- Activity -
Set out every line of text in the data below as a JSON list of strings, one string per line, with blank lines omitted. Leave the pictures out of the answer.

- The data -
==*==

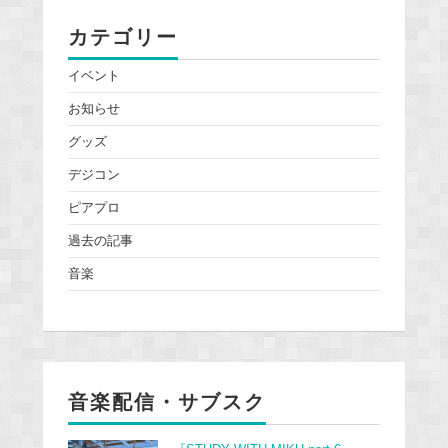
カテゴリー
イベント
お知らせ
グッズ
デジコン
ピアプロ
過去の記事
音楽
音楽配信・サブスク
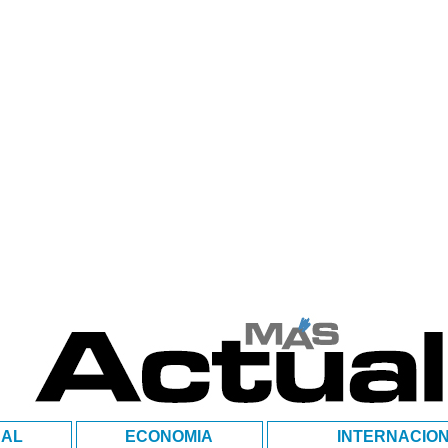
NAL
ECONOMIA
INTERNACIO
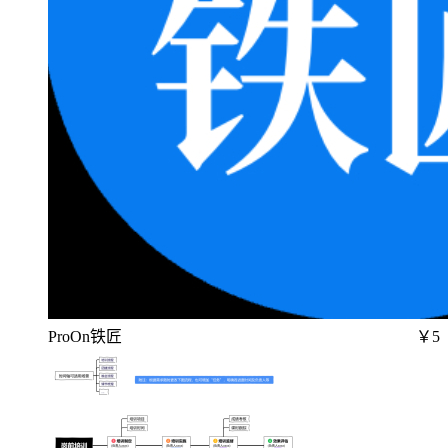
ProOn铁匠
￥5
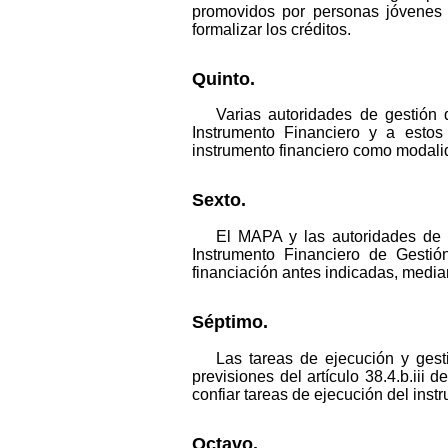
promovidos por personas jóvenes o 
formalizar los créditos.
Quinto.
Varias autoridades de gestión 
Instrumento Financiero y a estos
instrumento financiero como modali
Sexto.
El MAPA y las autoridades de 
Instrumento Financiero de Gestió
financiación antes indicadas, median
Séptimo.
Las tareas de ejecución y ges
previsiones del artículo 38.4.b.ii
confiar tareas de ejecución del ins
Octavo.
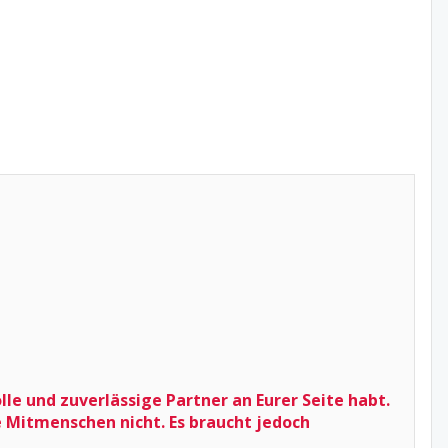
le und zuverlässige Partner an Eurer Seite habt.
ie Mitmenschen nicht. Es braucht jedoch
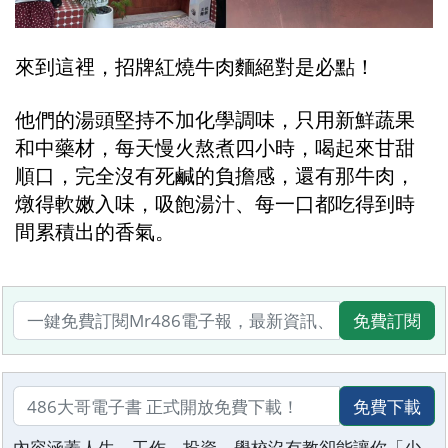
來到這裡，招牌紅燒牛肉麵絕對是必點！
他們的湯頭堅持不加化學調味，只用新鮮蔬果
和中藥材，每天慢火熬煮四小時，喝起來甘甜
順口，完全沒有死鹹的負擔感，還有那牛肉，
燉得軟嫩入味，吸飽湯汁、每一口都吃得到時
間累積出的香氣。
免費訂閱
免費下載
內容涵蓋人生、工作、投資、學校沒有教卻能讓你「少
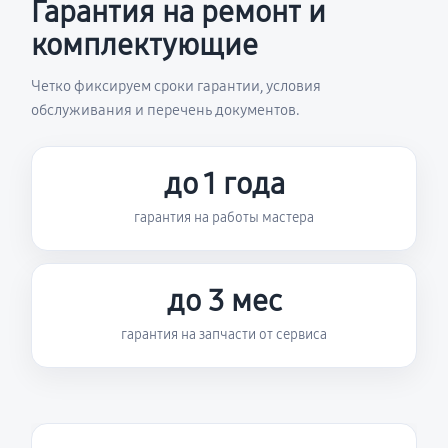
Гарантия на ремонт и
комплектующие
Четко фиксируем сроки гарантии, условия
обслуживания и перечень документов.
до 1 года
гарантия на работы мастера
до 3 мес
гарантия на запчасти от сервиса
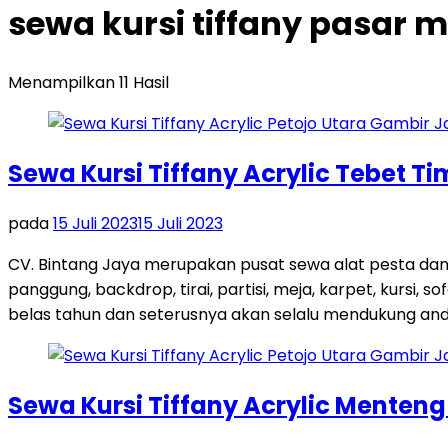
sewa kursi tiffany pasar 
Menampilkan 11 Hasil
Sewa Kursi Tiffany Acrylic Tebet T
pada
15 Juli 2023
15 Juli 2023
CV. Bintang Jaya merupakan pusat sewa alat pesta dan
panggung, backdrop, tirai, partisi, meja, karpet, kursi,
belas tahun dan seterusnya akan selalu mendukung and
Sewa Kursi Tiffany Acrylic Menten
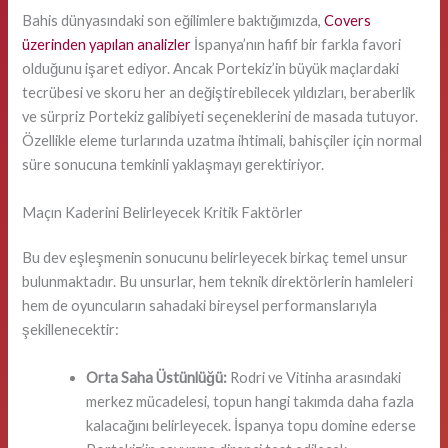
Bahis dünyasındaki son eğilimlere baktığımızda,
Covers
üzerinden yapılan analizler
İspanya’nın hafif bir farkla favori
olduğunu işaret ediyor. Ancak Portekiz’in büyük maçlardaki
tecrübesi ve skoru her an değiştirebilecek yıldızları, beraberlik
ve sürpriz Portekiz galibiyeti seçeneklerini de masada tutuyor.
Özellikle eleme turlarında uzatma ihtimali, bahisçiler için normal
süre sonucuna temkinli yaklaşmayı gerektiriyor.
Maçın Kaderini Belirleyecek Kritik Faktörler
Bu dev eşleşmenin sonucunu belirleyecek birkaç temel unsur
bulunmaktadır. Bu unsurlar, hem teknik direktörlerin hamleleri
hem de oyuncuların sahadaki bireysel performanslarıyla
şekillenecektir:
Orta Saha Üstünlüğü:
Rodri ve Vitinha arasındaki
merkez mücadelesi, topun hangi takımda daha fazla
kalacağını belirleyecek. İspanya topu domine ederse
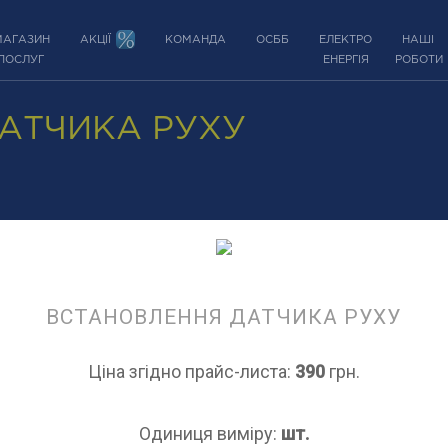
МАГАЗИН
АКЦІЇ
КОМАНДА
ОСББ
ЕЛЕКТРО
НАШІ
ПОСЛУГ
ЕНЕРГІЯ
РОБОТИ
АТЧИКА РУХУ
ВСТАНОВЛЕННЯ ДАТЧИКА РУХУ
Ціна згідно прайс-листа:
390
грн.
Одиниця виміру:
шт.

==*==

- Written solution -
[
  "カテゴリー",
  "イベント",
  "お知らせ",
  "グッズ",
  "デジコン",
  "ピアプロ",
  "過去の記事",
  "音楽",
  "音楽配信・サブスク",
  "NAL",
  "ECONOMIA",
  "INTERNACIO",
  "ProOn铁匠",
  "￥5",
  "promovidos por personas jóvenes o ",
  "formalizar los créditos.",
  "Quinto.",
  "Varias autoridades de gestión ",
  "Instrumento Financiero y a estos",
  "instrumento financiero como modali",
  "Sexto.",
  "El MAPA y las autoridades de ",
  "Instrumento Financiero de Gestió",
  "financiación antes indicadas, median",
  "Séptimo.",
  "Las tareas de ejecución y ges",
  "previsiones del artículo 38.4.b.ii",
  "confiar tareas de ejecución del ins",
  "Octavo.",
  "le und zuverlässige Partner an Eurer Seite habt.",
  "ie Mitmenschen nicht. Es braucht jedoch",
  "來到這裡，招牌紅燒牛肉麵絕對是必點！",
  "他們的湯頭堅持不加化學調味，只用新鮮蔬果",
  "和中藥材，每天慢火熬煮四小時，喝起來甘甜",
  "順口，完全沒有死鹹的負擔感，還有那牛肉，",
  "燉得軟嫩入味，吸飽湯汁、每一口都吃得到時",
  "間累積出的香氣。",
  "免費訂閱",
  "免費下載",
  "內容涵蓋人生、工作、投資、學校沒有教卻能讓你「少",
  "Гарантия на ремонт и",
  "комплектующие",
  "Четко фиксируем сроки гарантии, условия",
  "обслуживания и перечень документов.",
  "до 1 года",
  "гарантия на работы мастера",
  "до 3 мес",
  "гарантия на запчасти от сервиса",
  "sewa kursi tiffany pasar ",
  "Menampilkan 11 Hasil",
  "Sewa Kursi Tiffany Acrylic Tebet T",
  "pada",
  "15 Juli 2023",
  "15 Juli 2023",
  "CV. Bintang Jaya merupakan pusat sewa alat pesta dan",
  "panggung, backdrop, tirai, partisi, meja, karpet, kursi,",
  "belas tahun dan seterusnya akan selalu mendukung and",
  "Sewa Kursi Tiffany Acrylic Menten",
  "Bahis dünyasındaki son eğilimlere baktığımızda,",
  "Covers",
  "üzerinden yapılan analizler",
  "İspanya’nın hafif bir farkla favori",
  "olduğunu işaret ediyor. Ancak Portekiz’in büyük maçlardaki",
  "tecrübesi ve skoru her an değiştirebilecek yıldızları, beraberlik",
  "ve sürpriz Portekiz galibiyeti seçeneklerini de masada tutuyor.",
  "Özellikle eleme turlarında uzatma ihtimali, bahisçiler için normal",
  "süre sonucuna temkinli yaklaşmayı gerektiriyor.",
  "Maçın Kaderini Belirleyecek Kritik Faktörler",
  "Bu dev eşleşmenin sonucunu belirleyecek birkaç temel unsur",
  "bulunmaktadır. Bu unsurlar, hem teknik direktörlerin hamleleri",
  "hem de oyuncuların sahadaki bireysel performanslarıyla",
  "şekillenecektir:",
  "Orta Saha Üstünlüğü:",
  "Rodri ve Vitinha arasındaki",
  "merkez mücadelesi, topun hangi takımda daha fazla",
  "kalacağını belirleyecek. İspanya topu domine ederse",
  "МАГАЗИН",
  "АКЦІЇ",
  "КОМАНДА",
  "ОСББ",
  "ЕЛЕКТРО",
  "НАШІ",
  "ПОСЛУГ",
  "ЕНЕРГІЯ",
  "РОБОТИ",
  "АТЧИКА РУХУ",
  "ВСТАНОВЛЕННЯ ДАТЧИКА РУХУ",
  "Ціна згідно прайс-листа:",
  "390",
  "грн.",
  "Одиниця виміру:",
  "шт."
]